Of course, retailers do have an incentive to stock the most in-demand beer styles, and lately, large-format, mixed-fermentation beers have struggled to find mass appeal. But that’s exactly where the advantage of DTC shipping comes in: There are still fans of such beers, but they’re not necessarily geographically concentrated near the breweries that make them. And as beer has gained more drinkers around the country who show interest, that kind of geographical spread is likely to continue.
“DTC is not for everyone. In fact it’s not for most, which is why it’s hard for us to move this through the legislature or even with the blessing of our guild,” Leigh says. “It really only works for higher-margin products.”
If DTC beer shipping were legalized nationally, Extract says, it could become the majority of Garden Path’s sales. But in the short term, he estimates that if the lawsuit against the state of Oregon was successful in opening up DTC sales to residents there, Garden Path might take in just a few extra orders per month.
“I doubt that the volumes would be huge,” he says. “But Oregon being our neighbor state and being a place where a lot of people are interested in where their food and drink come from … I can see us gaining more of an audience there.”
Extract emphasizes that his motivations with the lawsuit are not purely related to the few cases of beer that Garden Path might ship to Oregon every month. He views it as an issue of consumer choice and regulatory fairness, and hopes that it could create momentum for DTC beer shipments from out-of-state producers elsewhere, including in the state of Washington. The BA has stated that simply changing laws to put beer on even footing with DTC wine would grow the potential DTC consumer market for beer by 6.5 times. Wineries can currently ship up to five cases of wine monthly to consumers in Oregon; out-of-state spirits producers cannot ship directly to Oregon residents, according to Sovos ShipCompliant.
“Government regulation should be in place to serve the interests of the people and I don’t see how preventing people from buying things that they want to purchase is in their best interests,” Extract says. “If it’s safe to ship wine to consumers, then why would that not be the case for beer?”
Avalara reports that through DTC sales, wineries have access to about 97% of legal-drinking-age Americans. Just 17% of Americans have access to DTC beer shipments.
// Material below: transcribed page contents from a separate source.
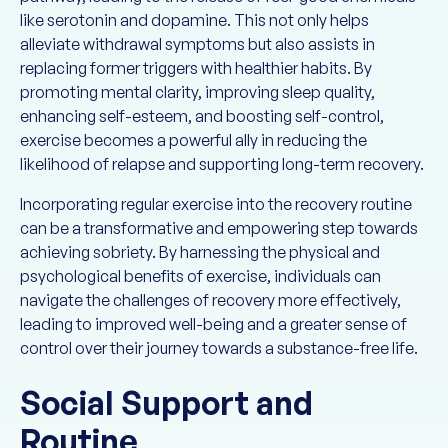
like serotonin and dopamine. This not only helps
alleviate withdrawal symptoms but also assists in
replacing former triggers with healthier habits. By
promoting mental clarity, improving sleep quality,
enhancing self-esteem, and boosting self-control,
exercise becomes a powerful ally in reducing the
likelihood of relapse and supporting long-term recovery.
Incorporating regular exercise into the recovery routine
can be a transformative and empowering step towards
achieving sobriety. By harnessing the physical and
psychological benefits of exercise, individuals can
navigate the challenges of recovery more effectively,
leading to improved well-being and a greater sense of
control over their journey towards a substance-free life.
Social Support and
Routine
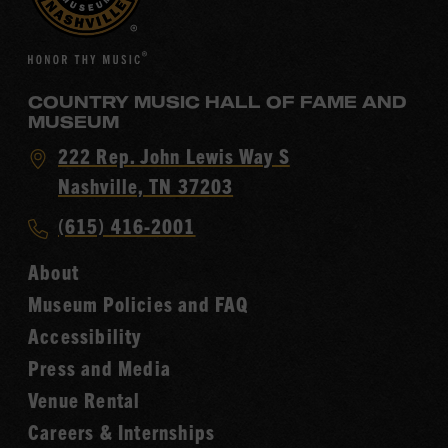
COUNTRY MUSIC HALL OF FAME AND
MUSEUM
Visit
222 Rep. John Lewis Way S
Country
Nashville, TN 37203
Music
Call
(615) 416-2001
Hall
Country
of
About
Music
Fame
Museum Policies and FAQ
Hall
Accessibility
of
Fame
Press and Media
Venue Rental
Careers & Internships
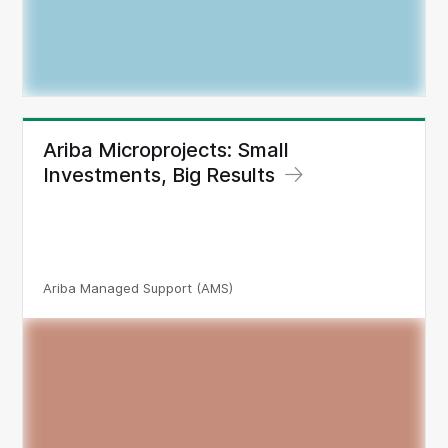
Ariba Microprojects: Small
Investments, Big Results
Ariba Managed Support (AMS)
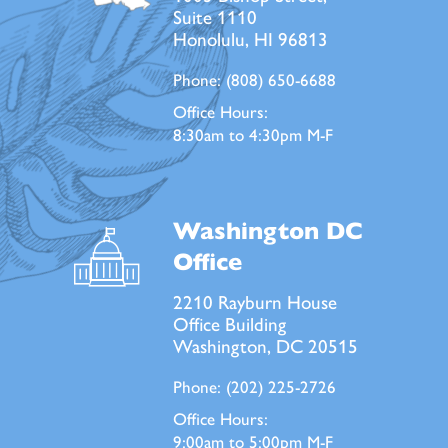
Suite 1110
Honolulu, HI 96813
Phone:
(808) 650-6688
Office Hours:
8:30am to 4:30pm M-F
Washington DC
Office
2210 Rayburn House
Office Building
Washington, DC 20515
Phone:
(202) 225-2726
Office Hours:
9:00am to 5:00pm M-F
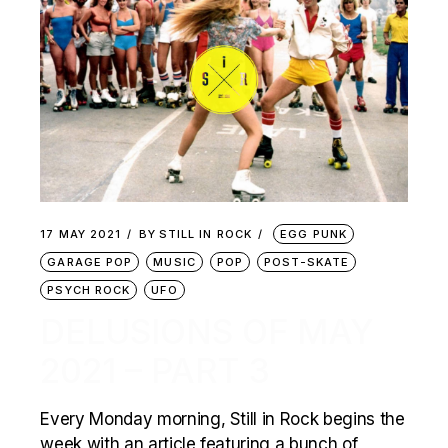
17 MAY 2021
BY
STILL IN ROCK
EGG PUNK
GARAGE POP
MUSIC
POP
POST-SKATE
PSYCH ROCK
UFO
DELUSIONS OF MAY
2021 – PART 3
Every Monday morning, Still in Rock begins the
week with an article featuring a bunch of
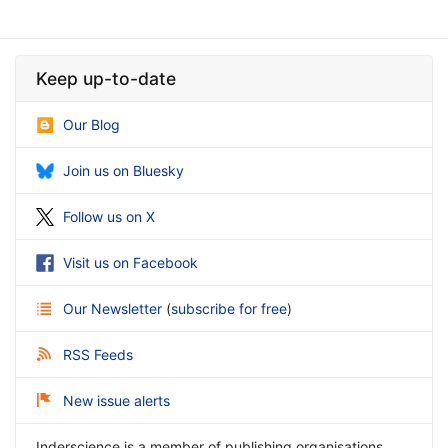
Keep up-to-date
Our Blog
Join us on Bluesky
Follow us on X
Visit us on Facebook
Our Newsletter
(
subscribe for free
)
RSS Feeds
New issue alerts
Inderscience is a member of publishing organisations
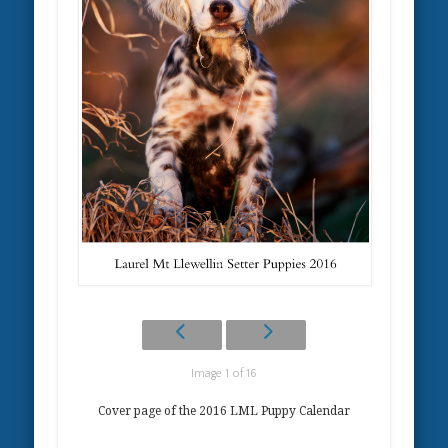
Image 1 of 16
Cover page of the 2016 LML Puppy Calendar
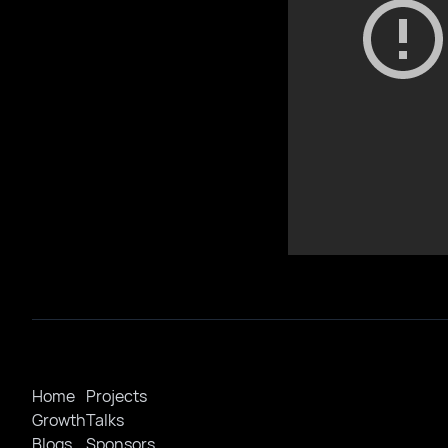
Home
Projects
Growth
Talks
Blogs
Sponsors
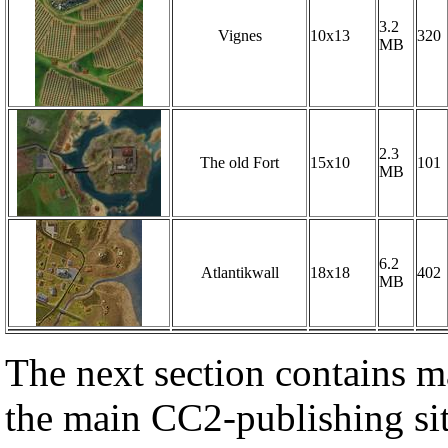
3.2
Vignes
10x13
320
MB
2.3
The old Fort
15x10
101
MB
6.2
Atlantikwall
18x18
402
MB
The next section contains ma
the main CC2-publishing sit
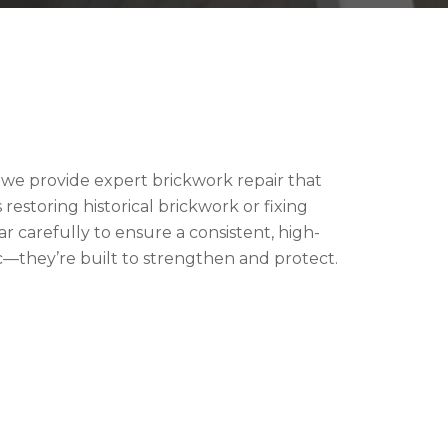
, we provide expert brickwork repair that
restoring historical brickwork or fixing
 carefully to ensure a consistent, high-
ic—they’re built to strengthen and protect.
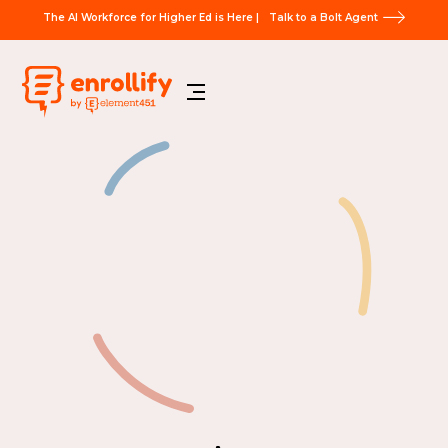
The AI Workforce for Higher Ed is Here |
Talk to a Bolt Agent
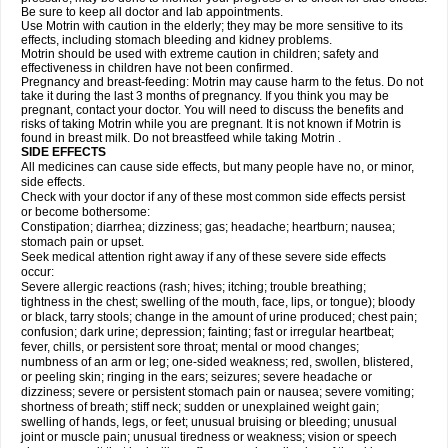
Be sure to keep all doctor and lab appointments.
Use Motrin with caution in the elderly; they may be more sensitive to its
effects, including stomach bleeding and kidney problems.
Motrin should be used with extreme caution in children; safety and
effectiveness in children have not been confirmed.
Pregnancy and breast-feeding: Motrin may cause harm to the fetus. Do not
take it during the last 3 months of pregnancy. If you think you may be
pregnant, contact your doctor. You will need to discuss the benefits and
risks of taking Motrin while you are pregnant. It is not known if Motrin is
found in breast milk. Do not breastfeed while taking Motrin .
SIDE EFFECTS
All medicines can cause side effects, but many people have no, or minor,
side effects.
Check with your doctor if any of these most common side effects persist
or become bothersome:
Constipation; diarrhea; dizziness; gas; headache; heartburn; nausea;
stomach pain or upset.
Seek medical attention right away if any of these severe side effects
occur:
Severe allergic reactions (rash; hives; itching; trouble breathing;
tightness in the chest; swelling of the mouth, face, lips, or tongue); bloody
or black, tarry stools; change in the amount of urine produced; chest pain;
confusion; dark urine; depression; fainting; fast or irregular heartbeat;
fever, chills, or persistent sore throat; mental or mood changes;
numbness of an arm or leg; one-sided weakness; red, swollen, blistered,
or peeling skin; ringing in the ears; seizures; severe headache or
dizziness; severe or persistent stomach pain or nausea; severe vomiting;
shortness of breath; stiff neck; sudden or unexplained weight gain;
swelling of hands, legs, or feet; unusual bruising or bleeding; unusual
joint or muscle pain; unusual tiredness or weakness; vision or speech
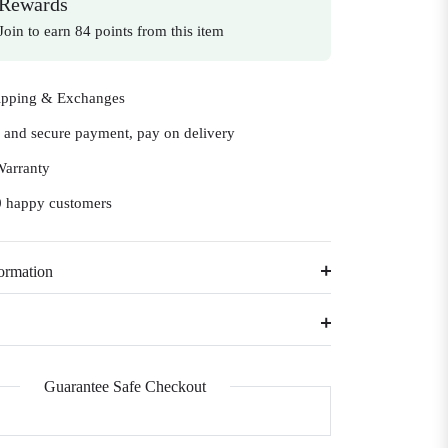
Rewards
Join to earn 84 points from this item
ipping & Exchanges
e and secure payment, pay on delivery
Warranty
 happy customers
ormation
Guarantee Safe Checkout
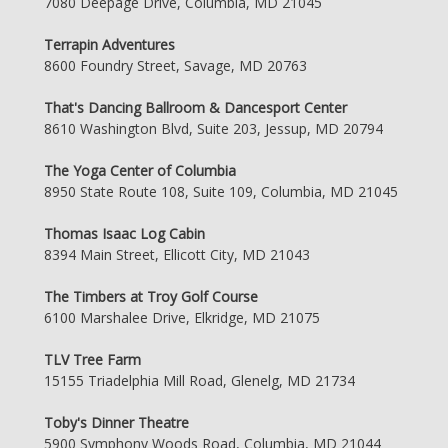
7080 Deepage Drive, Columbia, MD 21045
Terrapin Adventures
8600 Foundry Street, Savage, MD 20763
That's Dancing Ballroom & Dancesport Center
8610 Washington Blvd, Suite 203, Jessup, MD 20794
The Yoga Center of Columbia
8950 State Route 108, Suite 109, Columbia, MD 21045
Thomas Isaac Log Cabin
8394 Main Street, Ellicott City, MD 21043
The Timbers at Troy Golf Course
6100 Marshalee Drive, Elkridge, MD 21075
TLV Tree Farm
15155 Triadelphia Mill Road, Glenelg, MD 21734
Toby's Dinner Theatre
5900 Symphony Woods Road, Columbia, MD 21044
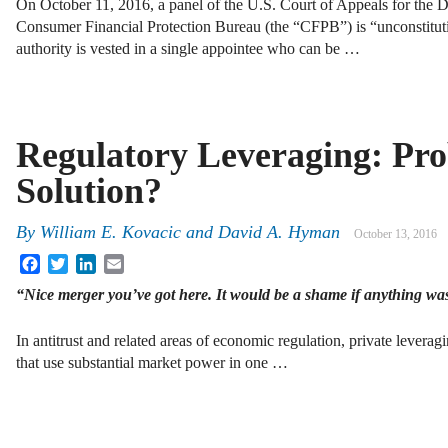
On October 11, 2016, a panel of the U.S. Court of Appeals for the D.
Consumer Financial Protection Bureau (the “CFPB”) is “unconstitutio
authority is vested in a single appointee who can be …
Regulatory Leveraging: Pr
Solution?
By
William E. Kovacic
and
David A. Hyman
October 13, 2016
Facebook
Twitter
LinkedIn
Email
“Nice merger you’ve got here. It would be a shame if anything was
In antitrust and related areas of economic regulation, private leverag
that use substantial market power in one …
Carroll predicts it will take at least 15 years for beer to achieve parity with wine when it comes to DTC shipping. Both routes for changing those laws—lawsuits and legislation—take years, and take place on a state-by-state basis.
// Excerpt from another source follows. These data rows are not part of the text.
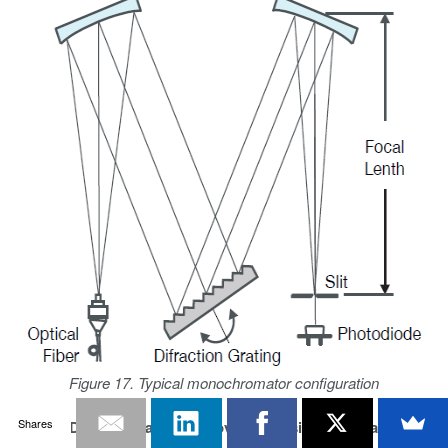
Figure 17. Typical monochromator configuration
Shares
Optical Dynamic Range Improvement Using Bandpass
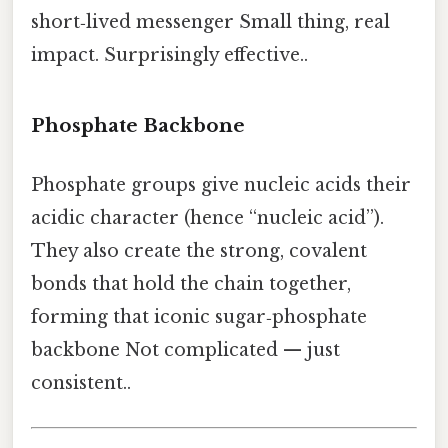
short‑lived messenger Small thing, real
impact. Surprisingly effective..
Phosphate Backbone
Phosphate groups give nucleic acids their
acidic character (hence “nucleic acid”).
They also create the strong, covalent
bonds that hold the chain together,
forming that iconic sugar‑phosphate
backbone Not complicated — just
consistent..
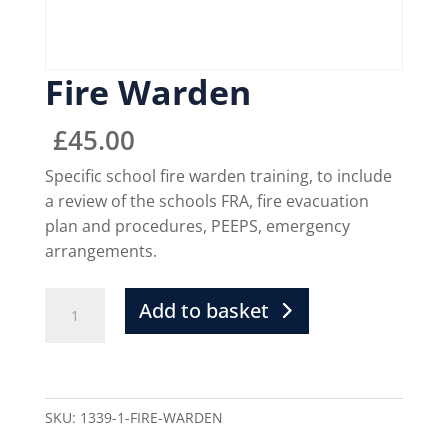
Fire Warden
£
45.00
Specific school fire warden training, to include
a review of the schools FRA, fire evacuation
plan and procedures, PEEPS, emergency
arrangements.
Add to basket
SKU:
1339-1-FIRE-WARDEN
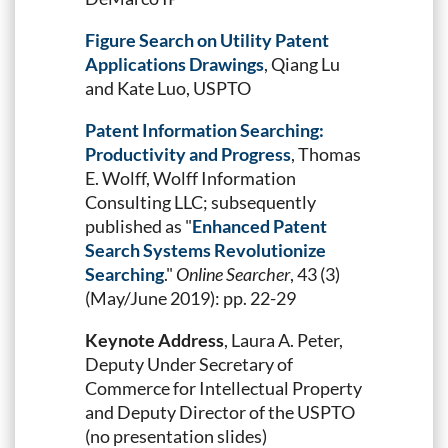
Figure Search on Utility Patent
Applications Drawings
, Qiang Lu
and Kate Luo, USPTO
Patent Information Searching:
Productivity and Progress
, Thomas
E. Wolff, Wolff Information
Consulting LLC; subsequently
published as "
Enhanced Patent
Search Systems Revolutionize
Searching
."
Online Searcher
, 43 (3)
(May/June 2019): pp. 22-29
Keynote Address
, Laura A. Peter,
Deputy Under Secretary of
Commerce for Intellectual Property
and Deputy Director of the USPTO
(no presentation slides)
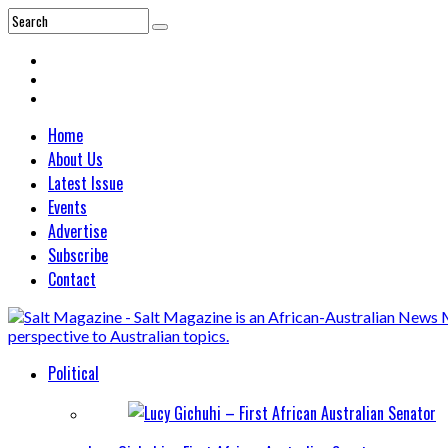
Home
About Us
Latest Issue
Events
Advertise
Subscribe
Contact
Political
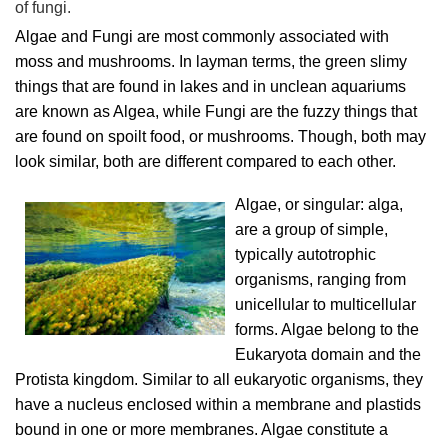
of fungi.
Algae and Fungi are most commonly associated with
moss and mushrooms. In layman terms, the green slimy
things that are found in lakes and in unclean aquariums
are known as Algea, while Fungi are the fuzzy things that
are found on spoilt food, or mushrooms. Though, both may
look similar, both are different compared to each other.
Algae, or singular: alga,
are a group of simple,
typically autotrophic
organisms, ranging from
unicellular to multicellular
forms. Algae belong to the
Eukaryota domain and the
Protista kingdom. Similar to all eukaryotic organisms, they
have a nucleus enclosed within a membrane and plastids
bound in one or more membranes. Algae constitute a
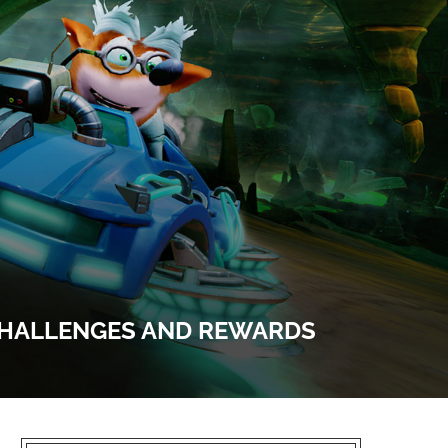
 CHALLENGES AND REWARDS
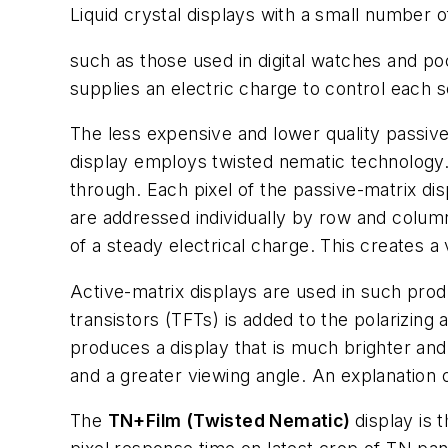
Liquid crystal displays with a small number 
such as those used in digital watches and poc
supplies an electric charge to control each 
The less expensive and lower quality passiv
display employs twisted nematic technology. A
through. Each pixel of the passive-matrix dis
are addressed individually by row and colum
of a steady electrical charge. This creates 
Active-matrix displays are used in such pro
transistors (TFTs) is added to the polarizing 
produces a display that is much brighter and
and a greater viewing angle. An explanation o
The
TN+Film (Twisted Nematic)
display is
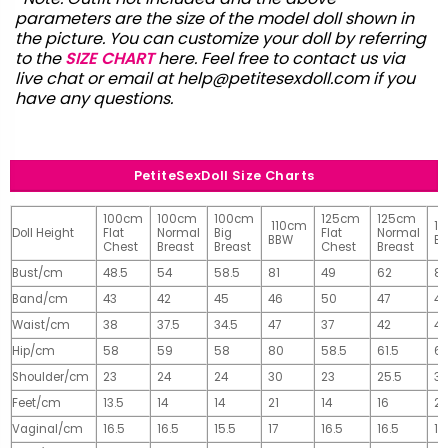
parameters are the size of the model doll shown in
the picture. You can customize your doll by referring
to the
SIZE CHART
here. Feel free to contact us via
live chat or email at
help@petitesexdoll.com
if you
have any questions.
PetiteSexDoll Size Charts
100cm
100cm
100cm
125cm
125cm
110cm
1
Doll Height
Flat
Normal
Big
Flat
Normal
BBW
B
Chest
Breast
Breast
Chest
Breast
Bust/cm
48.5
54
58.5
81
49
62
81
Band/cm
43
42
45
46
50
47
4
Waist/cm
38
37.5
34.5
47
37
42
42
Hip/cm
58
59
58
80
58.5
61.5
61
Shoulder/cm
23
24
24
30
23
25.5
32
Feet/cm
13.5
14
14
21
14
16
2
Vaginal/cm
16.5
16.5
15.5
17
16.5
16.5
17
“However, gaining access to the bigger population states of California, Texas, Florida, and New York would significantly change the landscape,” he adds.
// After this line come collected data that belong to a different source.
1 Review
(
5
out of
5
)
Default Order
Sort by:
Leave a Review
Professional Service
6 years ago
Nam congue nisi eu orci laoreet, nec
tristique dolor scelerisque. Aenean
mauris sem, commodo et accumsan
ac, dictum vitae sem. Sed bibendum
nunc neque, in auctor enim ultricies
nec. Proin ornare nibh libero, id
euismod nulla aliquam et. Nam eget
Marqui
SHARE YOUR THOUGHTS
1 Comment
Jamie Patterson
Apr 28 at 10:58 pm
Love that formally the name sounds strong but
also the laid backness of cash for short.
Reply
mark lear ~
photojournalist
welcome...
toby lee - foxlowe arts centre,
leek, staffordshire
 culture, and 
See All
Averie Swanson, founder and beermaker at Keeping Together Brewery (which is currently transitioning its base from Chicago to Sante Fe, New Mexico), says the Washington breweries’ lawsuit is heartening. Keeping Together makes mixed-culture and Saison-style beers that retail for $14-$20 per bottle, and DTC shipping is an option Swanson would like to explore for her own business. She credits the Washington breweries for trying to push DTC permissions for beer using new strategies.
“It doesn’t surprise me that people are thinking about how they can tackle this in a way that’s different from how we’ve gone about it. That is the archetypal craft brewer thing,” Swanson says. “It’s inspiring to me.”
While Leigh and the lawsuit’s plaintiffs focus on Oregon, they hope to see similar efforts in other states, granting DTC permissions to not only breweries but beer retailers, too. Because lawsuits rely on precedent, they’re hopeful that winning their lawsuit could bolster others.
“We can rely on 20 to 25 years of political history and case law that has developed around this,” Leigh says. “That’s why we chose a lawsuit as the way to do it.”
There is a downside to the legal angle, however: time. Leigh anticipates this case won’t be decided for three to five years.